Menuju konten utama

Saat Fit and Proper Test Jadi Cara DPR Menjinakkan KPK dari Hulu

DPR terus mencecar Capim KPK dengan materi pertanyaan revisi UU KPK. Bagi pengamat, itu adalah upaya DPR "mengunci" KPK sejak awal.

Saat Fit and Proper Test Jadi Cara DPR Menjinakkan KPK dari Hulu
Calon Pimpinan KPK Lili Pintauli Siregar (kiri) berjabat tangan dengan Ketua Komisi III DPR Aziz Syamsuddin (kanan) disaksikan Wakil Ketua Komisi III DPR Demond Junaidi Mahesa dan Erma Suryani Ranik Para calon pimpinan KPK diharuskan membuat makalah dengan tema yang ditentukan saat uji kelayakan dan kepatuhan calon pimpinan KPK di Kompleks Parlemen, Senayan, Senin (9/9/2019). ANTARA FOTO/Rivan Awal Lingga/ama.

tirto.id - Peneliti dari Transparency International Indonesia (TII) Dedi Setiansah merasa ada yang aneh dari fit and proper test Calon Pimpinan KPK yang digelar Komisi III DPR RI, Rabu (11/9/2019) kemarin. Menurutnya, forum itu bukan untuk menguji kelayakan dan kepatutan capim, sebagaimana tajuk forum, tapi "cenderung berusaha meloloskan kepentingan Komisi III DPR RI untuk merevisi UU KPK."

Inisiator revisi Undang-Undang Nomor 30 Tahun 2002 tentang Komisi Pemberantasan Tindak Pidana Korupsi (UU KPK) adalah lima partai pendukung Presiden Joko Widodo.
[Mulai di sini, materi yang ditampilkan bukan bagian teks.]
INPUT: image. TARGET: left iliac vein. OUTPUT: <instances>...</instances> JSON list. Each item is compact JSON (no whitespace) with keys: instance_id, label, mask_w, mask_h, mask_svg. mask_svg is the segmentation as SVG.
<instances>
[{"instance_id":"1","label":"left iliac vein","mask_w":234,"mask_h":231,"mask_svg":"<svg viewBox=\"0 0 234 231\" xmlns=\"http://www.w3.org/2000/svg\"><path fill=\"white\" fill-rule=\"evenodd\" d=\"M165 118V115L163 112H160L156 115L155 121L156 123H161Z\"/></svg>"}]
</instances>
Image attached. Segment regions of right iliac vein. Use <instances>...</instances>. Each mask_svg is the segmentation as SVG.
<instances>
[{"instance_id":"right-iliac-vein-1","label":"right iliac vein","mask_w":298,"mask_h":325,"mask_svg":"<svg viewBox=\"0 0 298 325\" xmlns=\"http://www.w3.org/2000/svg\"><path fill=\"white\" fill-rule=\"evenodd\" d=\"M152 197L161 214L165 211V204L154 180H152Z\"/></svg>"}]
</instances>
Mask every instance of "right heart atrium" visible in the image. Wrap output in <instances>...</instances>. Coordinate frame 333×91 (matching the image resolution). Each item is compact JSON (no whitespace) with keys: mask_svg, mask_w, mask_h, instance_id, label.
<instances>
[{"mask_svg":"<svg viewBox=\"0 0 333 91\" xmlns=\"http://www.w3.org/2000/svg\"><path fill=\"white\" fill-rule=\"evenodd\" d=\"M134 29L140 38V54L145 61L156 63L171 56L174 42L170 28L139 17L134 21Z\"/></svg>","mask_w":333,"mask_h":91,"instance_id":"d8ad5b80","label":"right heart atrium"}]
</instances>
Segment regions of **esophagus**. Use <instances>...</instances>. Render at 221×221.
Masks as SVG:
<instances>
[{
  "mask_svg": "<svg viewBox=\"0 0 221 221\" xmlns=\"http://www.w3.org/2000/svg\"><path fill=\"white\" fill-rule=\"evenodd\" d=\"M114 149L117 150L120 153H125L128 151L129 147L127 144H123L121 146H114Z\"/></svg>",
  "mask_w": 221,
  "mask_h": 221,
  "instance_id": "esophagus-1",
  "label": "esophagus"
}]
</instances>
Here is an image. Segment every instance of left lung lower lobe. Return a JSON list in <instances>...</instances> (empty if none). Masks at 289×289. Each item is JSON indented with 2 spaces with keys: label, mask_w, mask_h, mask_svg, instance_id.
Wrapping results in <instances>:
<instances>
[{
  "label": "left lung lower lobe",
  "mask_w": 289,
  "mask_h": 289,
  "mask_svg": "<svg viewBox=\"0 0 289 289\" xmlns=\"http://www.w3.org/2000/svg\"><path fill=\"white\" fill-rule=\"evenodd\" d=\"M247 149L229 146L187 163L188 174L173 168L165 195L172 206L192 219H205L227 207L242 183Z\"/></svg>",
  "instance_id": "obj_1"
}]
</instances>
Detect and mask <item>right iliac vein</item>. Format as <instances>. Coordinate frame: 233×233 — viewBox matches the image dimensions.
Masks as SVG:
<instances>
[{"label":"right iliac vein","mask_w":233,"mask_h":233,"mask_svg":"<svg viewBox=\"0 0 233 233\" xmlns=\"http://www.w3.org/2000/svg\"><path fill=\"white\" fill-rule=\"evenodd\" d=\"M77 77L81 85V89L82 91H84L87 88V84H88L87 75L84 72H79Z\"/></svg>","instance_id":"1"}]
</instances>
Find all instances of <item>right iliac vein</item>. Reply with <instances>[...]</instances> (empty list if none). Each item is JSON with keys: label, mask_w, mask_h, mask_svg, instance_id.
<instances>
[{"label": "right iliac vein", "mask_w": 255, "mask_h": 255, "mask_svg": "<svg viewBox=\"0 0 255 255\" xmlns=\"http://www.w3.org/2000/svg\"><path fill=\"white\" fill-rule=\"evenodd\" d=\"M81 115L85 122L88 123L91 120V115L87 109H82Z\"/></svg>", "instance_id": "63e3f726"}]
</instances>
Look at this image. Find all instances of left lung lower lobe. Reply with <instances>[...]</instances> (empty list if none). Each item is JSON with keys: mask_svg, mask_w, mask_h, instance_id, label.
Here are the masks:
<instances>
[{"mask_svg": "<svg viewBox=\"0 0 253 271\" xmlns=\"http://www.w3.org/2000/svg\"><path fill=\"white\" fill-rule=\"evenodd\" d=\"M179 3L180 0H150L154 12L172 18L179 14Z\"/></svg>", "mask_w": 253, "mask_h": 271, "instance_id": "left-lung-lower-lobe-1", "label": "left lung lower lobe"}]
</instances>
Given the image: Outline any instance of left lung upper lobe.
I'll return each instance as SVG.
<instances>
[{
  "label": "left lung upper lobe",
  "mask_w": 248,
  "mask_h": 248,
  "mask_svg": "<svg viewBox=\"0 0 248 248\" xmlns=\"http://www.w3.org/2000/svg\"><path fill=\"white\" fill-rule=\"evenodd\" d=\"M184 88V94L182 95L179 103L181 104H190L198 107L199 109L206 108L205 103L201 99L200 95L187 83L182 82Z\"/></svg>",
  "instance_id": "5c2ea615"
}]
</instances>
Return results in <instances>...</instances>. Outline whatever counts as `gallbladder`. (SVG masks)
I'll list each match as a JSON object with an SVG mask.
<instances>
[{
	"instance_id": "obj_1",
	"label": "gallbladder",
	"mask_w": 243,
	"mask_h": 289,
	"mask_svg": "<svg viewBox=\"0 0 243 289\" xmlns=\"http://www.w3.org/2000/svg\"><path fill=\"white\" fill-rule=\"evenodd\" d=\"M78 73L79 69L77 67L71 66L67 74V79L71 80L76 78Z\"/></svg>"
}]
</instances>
Jokowi pun sudah mengirim Surat Presiden, yang menandakan dia setuju UU ini direvisi.

Kepada reporter Tirto, Kamis (12/9/2019), Dedi bilang upaya Komisi III DPR mencari pimpinan KPK yang selaras dengan kepentingan mereka terlihat lewat pertanyaan-pertanyaan yang diajukan, yang dianggap "jauh dari semangat antikorupsi."

Satu pertanyaan yang tidak pernah luput ditanyakan kepada lima capim yang diseleksi kemarin adalah, "apakah mereka setuju atau tidak dengan revisi UU KPK?" Lima orang tersebut adalah Nawawi Pomolango, Lili Pintauli Siregar, Sigit Danang Joyo, Nurul Ghufron, dan I Nyoman Wara.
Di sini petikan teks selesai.